:: Information given

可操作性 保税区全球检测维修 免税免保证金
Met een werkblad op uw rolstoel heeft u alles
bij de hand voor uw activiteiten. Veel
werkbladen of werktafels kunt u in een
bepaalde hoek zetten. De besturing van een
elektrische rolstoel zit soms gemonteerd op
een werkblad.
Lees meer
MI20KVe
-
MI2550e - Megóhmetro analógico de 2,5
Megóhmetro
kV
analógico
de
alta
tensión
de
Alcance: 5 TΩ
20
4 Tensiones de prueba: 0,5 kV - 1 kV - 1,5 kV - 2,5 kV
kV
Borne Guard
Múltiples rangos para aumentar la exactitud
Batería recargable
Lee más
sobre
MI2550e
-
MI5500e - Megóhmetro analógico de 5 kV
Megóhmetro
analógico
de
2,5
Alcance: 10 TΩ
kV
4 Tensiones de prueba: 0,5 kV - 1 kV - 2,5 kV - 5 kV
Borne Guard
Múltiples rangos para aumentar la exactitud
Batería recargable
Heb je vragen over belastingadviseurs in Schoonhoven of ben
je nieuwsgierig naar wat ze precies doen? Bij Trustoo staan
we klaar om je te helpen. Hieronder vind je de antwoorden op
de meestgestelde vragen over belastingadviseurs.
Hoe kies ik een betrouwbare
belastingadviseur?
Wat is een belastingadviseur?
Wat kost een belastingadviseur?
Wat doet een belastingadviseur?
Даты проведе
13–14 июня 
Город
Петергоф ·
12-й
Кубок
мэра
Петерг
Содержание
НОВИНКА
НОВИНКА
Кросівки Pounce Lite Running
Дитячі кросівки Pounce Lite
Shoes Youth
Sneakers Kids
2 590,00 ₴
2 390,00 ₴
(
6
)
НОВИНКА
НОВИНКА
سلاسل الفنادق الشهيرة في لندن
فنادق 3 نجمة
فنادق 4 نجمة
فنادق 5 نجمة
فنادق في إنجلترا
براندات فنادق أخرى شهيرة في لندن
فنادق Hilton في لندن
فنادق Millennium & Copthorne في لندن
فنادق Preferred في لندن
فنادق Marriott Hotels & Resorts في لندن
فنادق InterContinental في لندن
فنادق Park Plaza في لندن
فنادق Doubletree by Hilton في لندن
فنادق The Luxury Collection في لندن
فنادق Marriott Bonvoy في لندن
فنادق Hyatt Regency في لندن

::::

## Exercise directions
Having found the line with "Wat is een belastingadviseur?", transcribe it and each line after it to the end of the entries, with no other lines.

## Response
Wat is een belastingadviseur?
Wat kost een belastingadviseur?
Wat doet een belastingadviseur?
Даты проведе
13–14 июня 
Город
Петергоф ·
12-й
Кубок
мэра
Петерг
Содержание
НОВИНКА
НОВИНКА
Кросівки Pounce Lite Running
Дитячі кросівки Pounce Lite
Shoes Youth
Sneakers Kids
2 590,00 ₴
2 390,00 ₴
(
6
)
НОВИНКА
НОВИНКА
سلاسل الفنادق الشهيرة في لندن
فنادق 3 نجمة
فنادق 4 نجمة
فنادق 5 نجمة
فنادق في إنجلترا
براندات فنادق أخرى شهيرة في لندن
فنادق Hilton في لندن
فنادق Millennium & Copthorne في لندن
فنادق Preferred في لندن
فنادق Marriott Hotels & Resorts في لندن
فنادق InterContinental في لندن
فنادق Park Plaza في لندن
فنادق Doubletree by Hilton في لندن
فنادق The Luxury Collection في لندن
فنادق Marriott Bonvoy في لندن
فنادق Hyatt Regency في لندن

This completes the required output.